M me West accourait en peignoir de bain et Galtier se sentit très mal à l’aise, avec la sensation d’un mauvais coup à venir. À peine habillée, M me West n’avait pas l’air autrement troublée tant l’idée de plaire à Gérald semblait la préoccuper entièrement.
Galtier ferma les yeux à demi et lui trouva l’air encore plus stupide que la première fois qu’il l’avait vue. Elle prit place avec bruit dans un fauteuil et attendit que son mari dispose d’elle, sans même un signe pour les deux policiers.
— Vois-tu ma chère Evelyn, l’inspecteur Galtier s’est déplacé jusqu’ici, très aimablement, pour te raconter une petite histoire. Arrêtez-moi si je me trompe. Mais comme je connais déjà cette histoire, il ne voit aucun inconvénient à ce que je te la raconte moi-même. Ainsi gagnerons-nous du temps. Cela n’a pas l’air de vous faire plaisir inspecteur ? Ah tant pis. Figure-toi Evelyn, que la police s’est mis dans la tête que j’ai cherché à assassiner notre ami Gaylor l’autre soir. Hélas, en raison de ma myopie — oui, inspecteur, car je suis myope en plus, est-ce que cela n’est pas sensationnel ? — , j’ai commis une navrante erreur d’appréciation et j’ai liquidé un pauvre type dont personne n’avait rien à faire. C’est bête. Et tout cela pourquoi ? Mais pour la seule raison que si cette vieille photo accablante, et quelques autres sûrement, était parvenue entre tes mains justicières, il ne me restait plus qu’à serrer chemise et pantalon dans un torchon, planter le tout au bout d’un bâton, et reprendre ma route de dépravé solitaire et de coureur de dot. J’oubliais : depuis cette soirée, un autre homme est mort assassiné, le photographe précisément, et par mes soins naturellement, et pour les mêmes motifs. Qu’en dis-tu, ma riche, vengeresse et respectable épouse ?
M me West s’agita pour se donner le temps sans doute d’analyser cette longue suite de mots, et Gerald lui tendit le cliché avec un sourire.
— Gerald mais c’est toi ! dit-elle. Comme tu es réussi là-dessus, n’est-ce pas que tu es bien ?
— Certainement, dit Gerald.
— Est-ce que ce n’est pas le petit James à côté, sur ton épaule ? Non je ne crois pas. En tout cas il lui ressemble. Mais enfin inspecteur — et elle eut l’air brusquement de comprendre de quoi il était question —, j’espère que vous n’avez pas l’intention d’embêter Gerald avec ces vieilles histoires ? Si ? Un homme a le droit de se distraire quand il est jeune tout de même ! Et je préfère vous le dire tout de suite, ce n’est peut-être pas la coutume en France, mais j’ai toujours voulu laisser Gerald s’amuser comme il l’entendait.

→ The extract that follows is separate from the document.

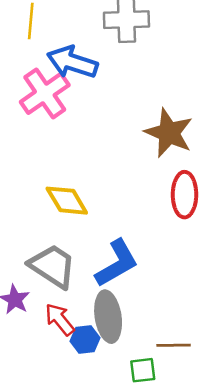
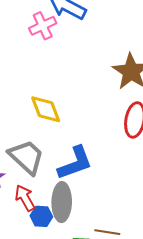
pink cross: (45, 93) -> (43, 26), size x0.7

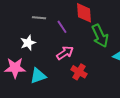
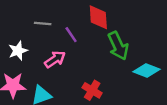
white star: (28, 43) -> (18, 51), moved
pink arrow: (65, 53) -> (55, 59), moved

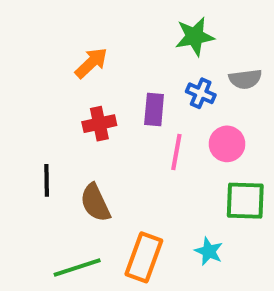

N’est-ce pas, Gerald ? Et sans me mêler de ses affaires. Gerald n’était plus un jeune homme quand nous nous sommes mariés, il avait des tas d’anciens amis auxquels il tenait. Et je lui ai toujours dit que la seule chose qui m’importait, c’était qu’il ne les amène pas à la maison, n’est-ce pas Gerald, que c’est ce que j’ai toujours dit ? D’ailleurs tu t’es bien vite lassé de tout cela, c’est ce que j’avais toujours dit aussi. Et vraiment inspecteur, je ne comprends pas en quoi vous pouvez vous sentir concerné. Vos insinuations sont très déplaisantes. Très.